Sports could go a long way in overcoming that snobbishness. There’s a reason that YouTube is broadcasting a single NFL game from Brazil. Not only is it a great sales carrot to dangle, it’s an ideal audition for the league and others. It’s one thing to deliver NFL Sunday Ticket. It’s another to show how different/modern, and potentially more powerful, a YouTube global sports broadcast could be.
Why stop there? I’ve said before that YouTube should maybe have grabbed the NBA. That ship has sailed. But:
Major League Baseball is in play. CNBC said that rights are down to Apple (which would kill the league’s reach IMO), NBC and Apple are in play. Why not YouTube? You could argue (correctly) that MLB is by nature, a slow-moving, not ideal for young people sport. Then again, local sports rights are sticky, and YouTube could surely do a lot to jazz up the presentation of the national pastime
(Side note - not they asked, but MLB might need YouTube more than it needs the league. It’s amazing how poorly the sport markets itself to young people (Where is the baseball version of “Quarterback”?) Burying a shrinking sports on Apple TV makes zeros sense to me).
Could YouTube ever consider an acquisition, such as DAZN? The price would probably be astronomic, as the global streaming service has raised a ton of cash. And who knows what regulators would think. But I have to say, I was impressed with the British streamer’s ability to create an event this summer with the FIFA Club World (it wasn’t perfect). That kind of global event seems ideal for YouTube, which also wants to push further into subscriptions
Or, you could argue that YouTube doesn’t need sports, since it has so much traction around sports through creators and athletes.
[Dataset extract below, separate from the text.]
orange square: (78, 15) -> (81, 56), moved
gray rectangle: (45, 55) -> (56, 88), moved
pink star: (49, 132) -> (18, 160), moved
I heard from multiple buyers this past week about how as sports ad rates explode, they are looking at partnering directly with athletes and sports influencers, to capture the cultural impact and audience in a more efficient fashion. Plus, as many have noted, this is how many younger fans engage with sports - instead of actually sitting through a three-hour game. You might see more advertisers saying to themselves, ‘why do I need to pay exorbitant rates for live ads in sporting events, when I can get in on the ‘around-the-game’ conversation and culture much cheaper and directly?’
Madison and Wall noted that Google execs reported that 40 billion hours of sports content are consumed annually on YouTube.
So maybe YouTube simply needs to package up a Sports Creator/Athlete network of its own, and bring that to the market in a way that is comparable, or translatable to tentpoles moments on TV. Maybe they already do this to a degree? There seems to be a better way to ‘upfrontize’ this access.
“One real issue is how you buy media [on YouTube],” said Cacey“Because often, you don’t know what kind of content your ad will appear next to. Buying based on audience is great, but it’s still not a perfect system.”
Nobody in media has one of those. But given YouTube’s huge runaway in streaming share over the past two years - you could argue that they should be running away with this year’s upfront.